Un propos sans distance

La première partie du livre retrace d’abord le parcours de Barack Obama. Mais, s’appuyant sur ses propres écrits   et sur des articles de presse, l’auteur ne cherche en rien à porter un regard critique sur ces sources, et ne déconstruit pas le discours de Barack Obama. Elle reproduit ainsi les explications les plus courantes de sa personnalité et de ses motivations, en insistant notamment sur sa quête identitaire, au risque parfois d’adopter des positions psychologisantes un peu simplistes.

Pas plus que sur le parcours d’Obama, Audrey Claire n’apporte aucun éclairage particulier sur le déroulement des primaires. Le récit est uniquement factuel, abusivement centré sur les "rebondissements" de la campagne. Le propos est également extrêmement partisan, sans aucune distance, l’auteur n’hésitant pas à affirmer que "décidément (sic), Obama était un vrai poète de l’âme populaire (re-sic) !"   .

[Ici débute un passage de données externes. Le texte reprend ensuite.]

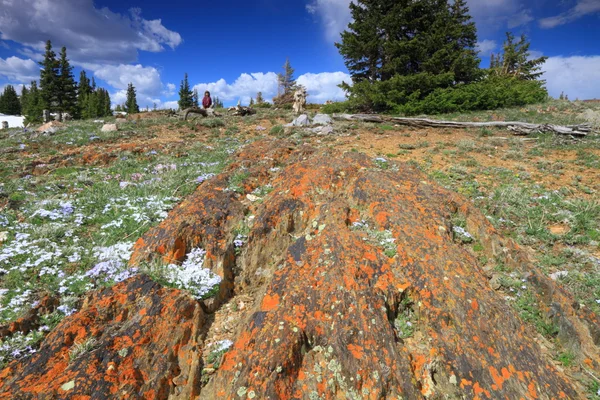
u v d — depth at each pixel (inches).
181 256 184.9
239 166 295.3
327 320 138.5
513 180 308.5
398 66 740.7
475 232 211.8
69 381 115.0
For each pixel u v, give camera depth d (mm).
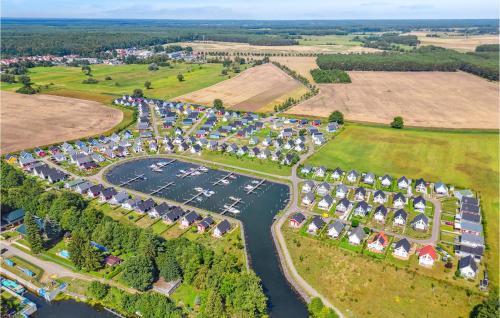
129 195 151125
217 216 135500
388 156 183625
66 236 123375
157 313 90625
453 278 102625
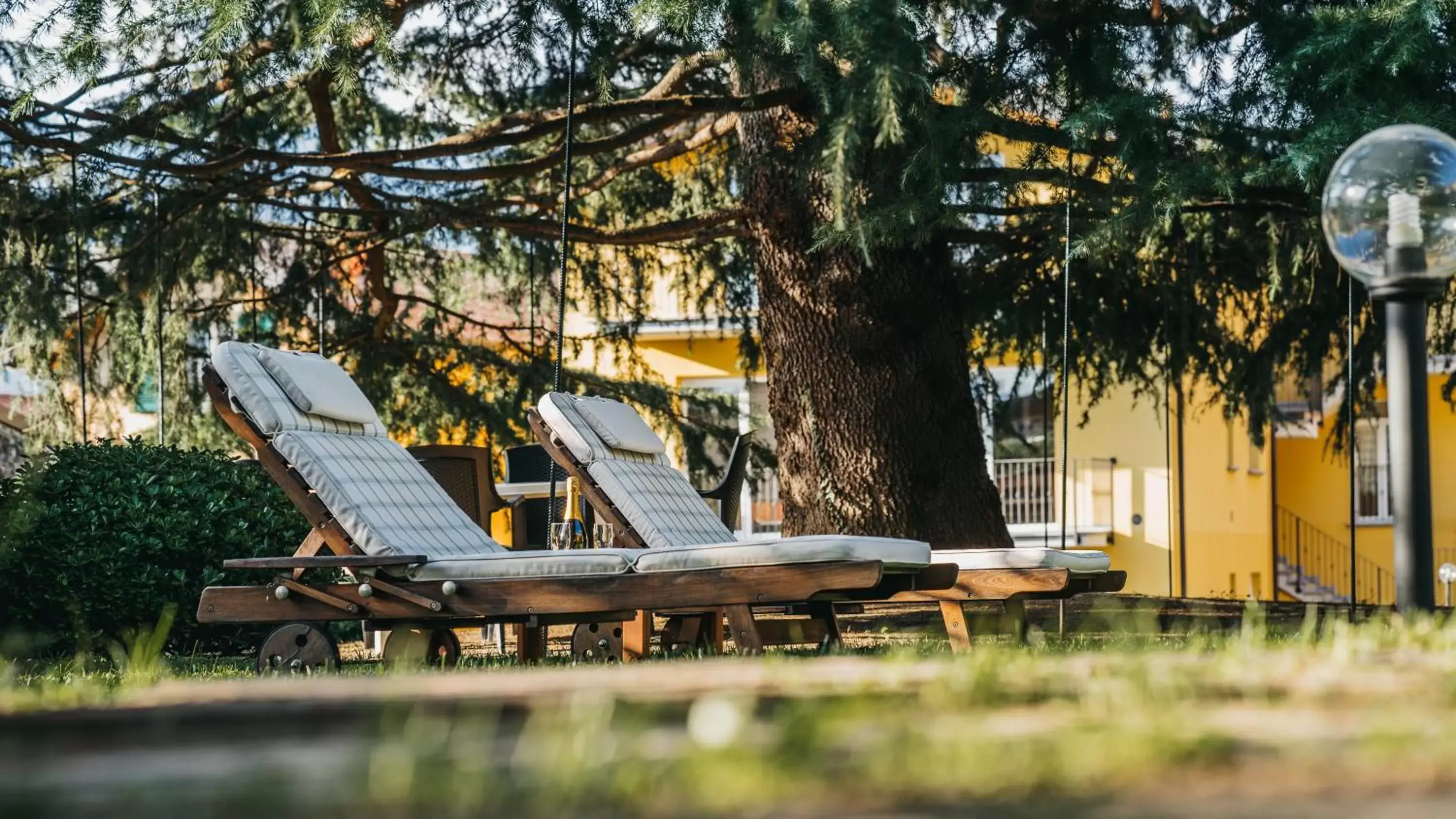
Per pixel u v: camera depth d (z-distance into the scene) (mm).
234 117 11398
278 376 6781
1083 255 9234
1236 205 10922
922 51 8242
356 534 6430
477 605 6340
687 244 14797
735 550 6207
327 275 14969
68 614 8805
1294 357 12531
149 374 14992
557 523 8609
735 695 2537
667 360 22688
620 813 1584
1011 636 7652
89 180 12211
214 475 9516
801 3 7926
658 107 10375
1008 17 9695
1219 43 9773
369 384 15250
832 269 11461
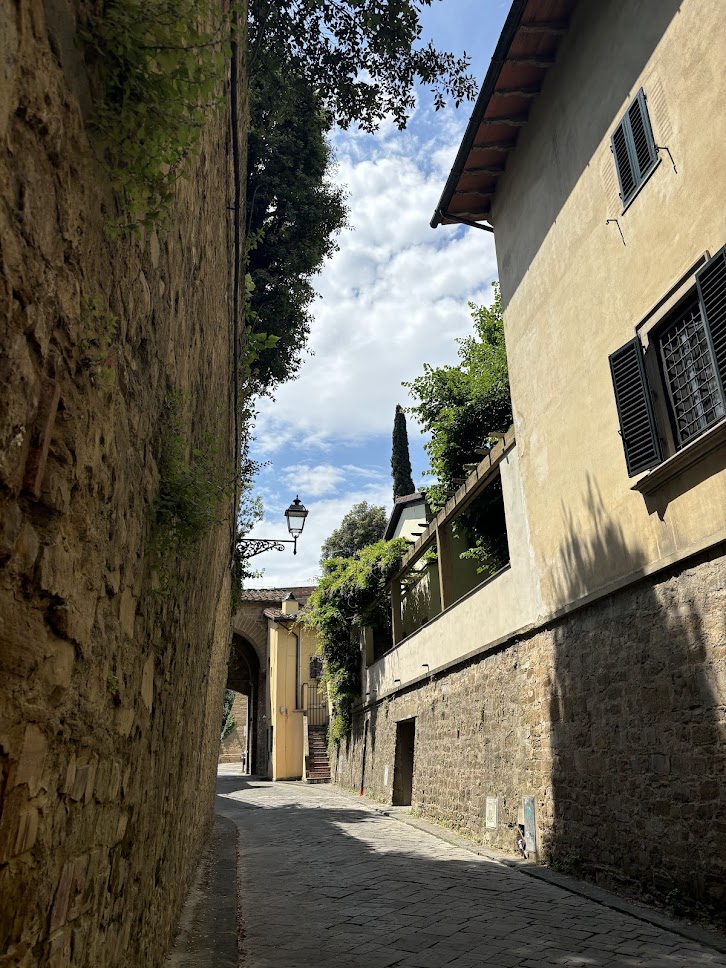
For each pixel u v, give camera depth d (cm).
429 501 1962
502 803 1009
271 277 1320
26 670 175
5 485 157
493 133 1017
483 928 588
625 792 703
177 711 486
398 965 491
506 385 1853
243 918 634
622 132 745
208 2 263
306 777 2861
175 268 355
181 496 347
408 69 834
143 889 363
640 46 718
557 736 855
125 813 305
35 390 171
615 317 757
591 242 812
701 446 597
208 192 476
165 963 446
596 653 778
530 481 966
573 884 752
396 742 1695
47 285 177
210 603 758
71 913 221
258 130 1146
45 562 184
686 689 620
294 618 3219
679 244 649
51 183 178
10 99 153
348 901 701
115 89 212
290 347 1390
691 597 623
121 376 253
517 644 989
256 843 1163
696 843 591
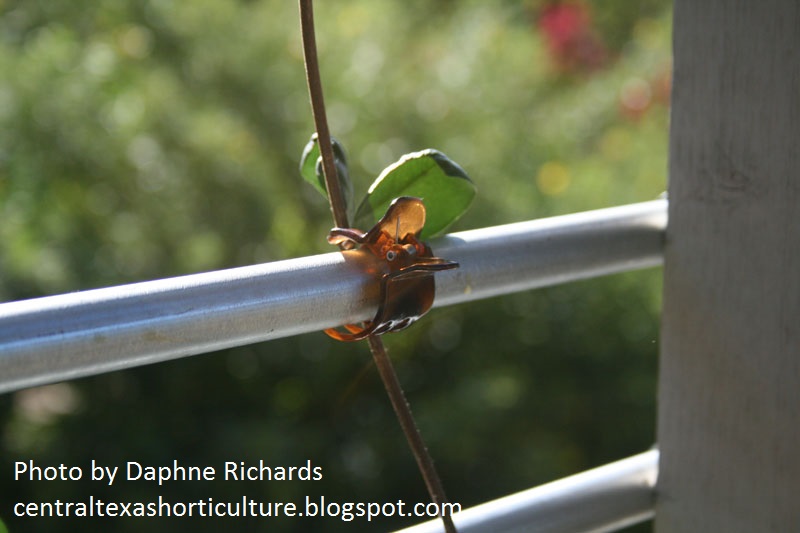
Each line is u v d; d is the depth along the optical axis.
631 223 1.07
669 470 1.09
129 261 3.38
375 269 0.99
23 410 3.29
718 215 1.07
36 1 3.75
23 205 3.31
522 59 4.21
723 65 1.06
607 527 1.09
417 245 1.00
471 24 4.48
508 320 3.30
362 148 3.47
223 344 0.97
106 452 3.17
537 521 1.06
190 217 3.44
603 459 3.22
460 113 3.69
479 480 3.14
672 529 1.09
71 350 0.95
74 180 3.42
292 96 3.58
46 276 3.26
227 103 3.62
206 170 3.43
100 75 3.46
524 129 3.82
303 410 3.35
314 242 3.40
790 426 1.06
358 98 3.60
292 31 3.81
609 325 3.22
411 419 1.02
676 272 1.08
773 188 1.05
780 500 1.06
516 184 3.55
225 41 3.70
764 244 1.06
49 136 3.34
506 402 3.19
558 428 3.23
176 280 0.97
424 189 1.04
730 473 1.08
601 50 4.98
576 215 1.06
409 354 3.22
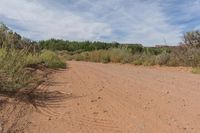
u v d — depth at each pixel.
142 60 26.70
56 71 15.30
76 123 6.02
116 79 12.98
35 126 5.73
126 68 20.91
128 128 5.79
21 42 14.37
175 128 5.83
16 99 7.37
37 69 13.88
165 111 7.09
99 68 19.73
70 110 6.98
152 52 32.16
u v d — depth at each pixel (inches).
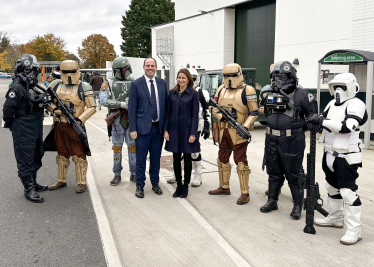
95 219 172.4
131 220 169.0
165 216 173.9
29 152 194.7
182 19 871.1
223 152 200.8
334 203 157.8
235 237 150.8
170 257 133.9
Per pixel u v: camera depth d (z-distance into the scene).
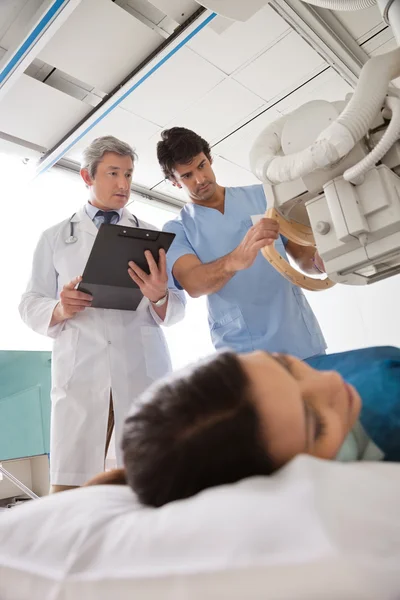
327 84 3.64
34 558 0.48
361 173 1.07
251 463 0.47
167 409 0.48
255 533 0.36
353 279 1.23
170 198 4.58
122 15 2.79
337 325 4.62
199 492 0.48
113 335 1.81
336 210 1.10
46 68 3.12
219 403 0.47
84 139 3.65
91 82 3.20
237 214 1.84
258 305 1.72
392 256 1.13
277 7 2.88
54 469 1.64
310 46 3.27
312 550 0.33
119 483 0.72
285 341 1.67
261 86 3.54
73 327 1.81
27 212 4.14
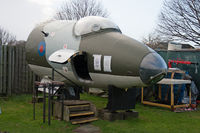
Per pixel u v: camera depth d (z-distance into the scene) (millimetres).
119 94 4926
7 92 7969
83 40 4961
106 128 4344
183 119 5520
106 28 4980
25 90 8602
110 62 4332
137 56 4137
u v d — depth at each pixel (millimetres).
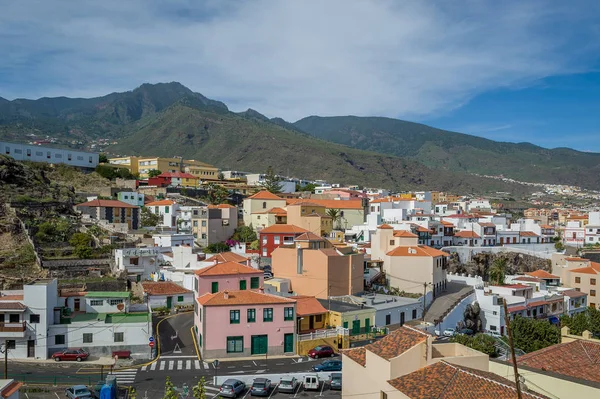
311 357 69812
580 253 176750
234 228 159750
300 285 96688
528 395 32094
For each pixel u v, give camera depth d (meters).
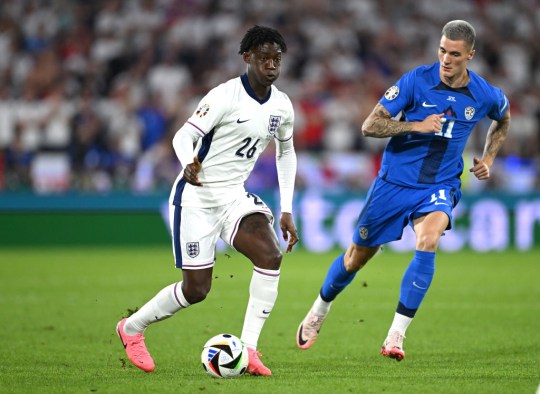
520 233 62.53
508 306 34.97
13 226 60.16
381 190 23.61
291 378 20.25
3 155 62.31
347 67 75.88
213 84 72.25
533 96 78.00
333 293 24.42
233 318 31.86
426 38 81.94
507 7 86.00
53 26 76.19
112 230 60.75
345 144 68.31
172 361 23.19
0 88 70.12
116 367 22.08
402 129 22.45
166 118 67.00
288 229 22.27
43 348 25.25
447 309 34.16
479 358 23.55
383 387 19.00
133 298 37.12
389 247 61.72
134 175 63.16
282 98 21.30
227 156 20.84
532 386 19.16
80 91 70.38
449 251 61.19
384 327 29.97
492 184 65.38
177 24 76.62
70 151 63.62
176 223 21.03
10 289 40.03
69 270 47.59
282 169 22.42
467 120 23.12
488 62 81.56
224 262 54.72
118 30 76.12
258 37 20.23
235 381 19.75
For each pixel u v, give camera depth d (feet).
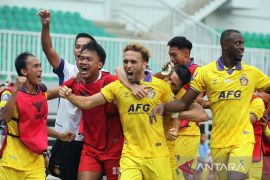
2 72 57.21
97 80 34.35
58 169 36.19
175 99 34.47
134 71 31.55
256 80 32.94
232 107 32.42
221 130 32.65
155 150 31.91
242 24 96.48
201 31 75.00
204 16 91.71
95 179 34.22
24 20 79.00
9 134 33.50
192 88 32.76
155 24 82.43
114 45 60.29
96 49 33.94
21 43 58.18
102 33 80.84
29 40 58.39
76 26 80.84
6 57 57.82
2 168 33.55
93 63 33.81
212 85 32.55
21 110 33.01
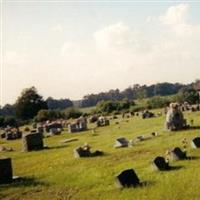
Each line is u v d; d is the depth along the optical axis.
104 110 96.25
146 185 17.08
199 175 17.69
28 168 25.95
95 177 20.31
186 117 50.12
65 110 97.81
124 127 49.78
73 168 23.58
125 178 17.39
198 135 30.98
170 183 16.91
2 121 97.75
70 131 53.72
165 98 93.94
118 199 15.70
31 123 100.44
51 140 45.66
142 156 24.75
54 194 18.05
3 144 50.03
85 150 27.55
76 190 18.23
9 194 19.02
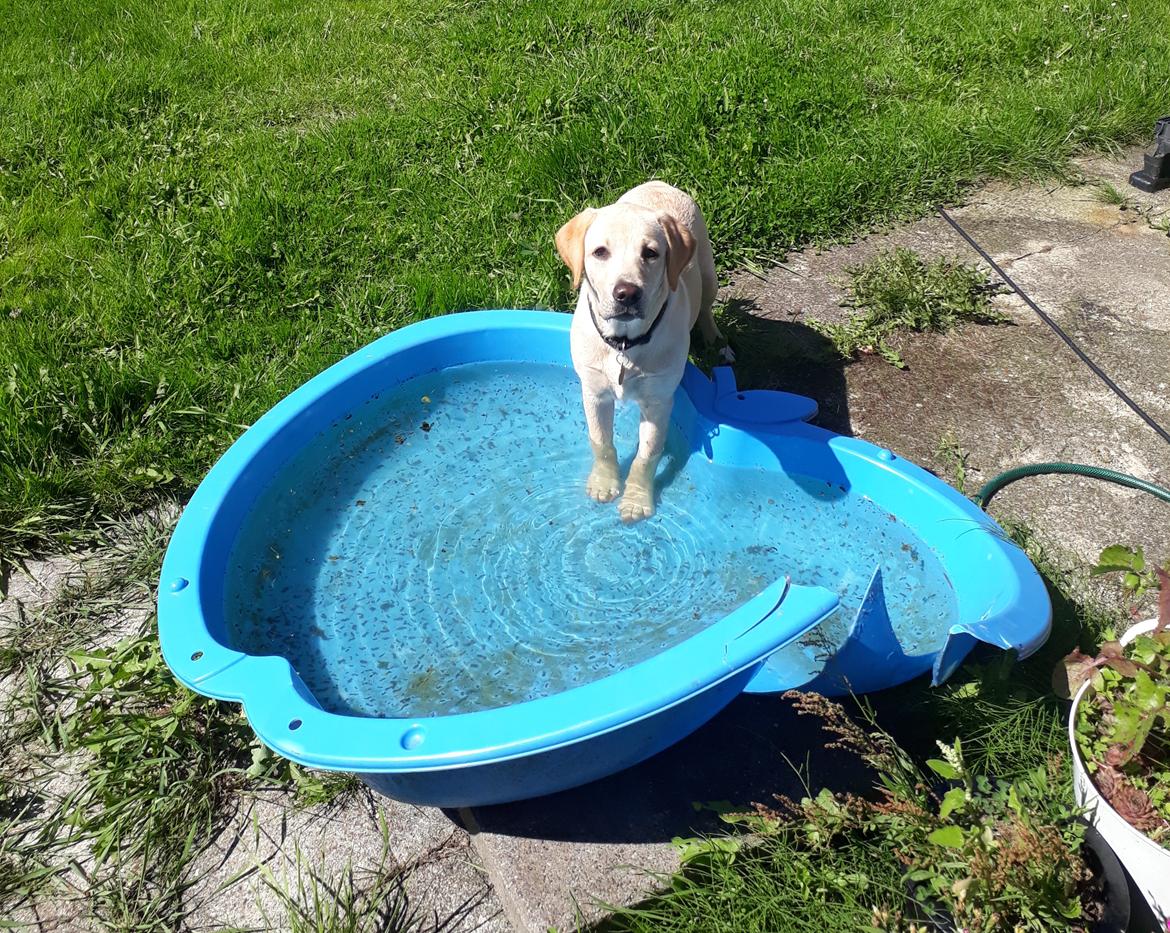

La dernière partie de l’ouvrage, enfin, se veut plus analytique. Audrey Claire tente de présenter les évolutions de la société américaine qui constituent les "facteurs de succès" de Barack Obama. A cet égard, on peut lui accorder l’intérêt de replacer le "phénomène Obama" dans l’émergence d’une génération d’hommes politiques noirs, jeunes, démocrates, souvent avocats, et porteurs de messages d’optimisme et d’unité, tels, par exemple, Harold Ford Jr., parlementaire du Tennessee, Adrian Fenty, maire de Washington, Cory Booker, maire de Newark, Deval Patrick, gouverneur du Massachusetts, ou encore Michael Nutter, maire de Philadelphie   . Mais pour le reste, ses analyses sur la lassitude américaine après les huit années de gouvernement Bush, l’opposition avec Hillary Clinton, ou les changements affectant l’appréhension de la race aux Etats-Unis restent désespérément superficielles.  


Un "quick book" ?

Aussi, à la fin de la lecture de ce livre, les questions soulevées par Barack Obama, au-delà de l’enthousiasme réel qu’il suscite, restent sans réponse, faute d’avoir été posées. En particulier, si l’on admet qu’il représente une figure de la postmodernité, que devient la politique dans ces conditions ? N’est-elle plus qu’un discours plastique, qui peut convaincre mais reste un peu vague ? Est-elle une action guidée par le seul pragmatisme, ou par des convictions plus profondes ? Peut-elle agir efficacement, finalement, sur une société de plus en plus complexe, et non sur sa seule représentation ?  

Obama : le roman de la nouvelle Amérique ne s’élève donc pas à la hauteur de son sujet. Il n’est, manifestement, qu’un "quick book", ou, pour reprendre l’expression d’Eric Vigne   , un "faux livre", qui correspond à l’air du temps, mais ne répond pas aux exigences de travail, de recherche et de réflexion que le lecteur est pourtant en droit d’attendre. Vite écrit, vite édité, vite diffusé… vite oublié.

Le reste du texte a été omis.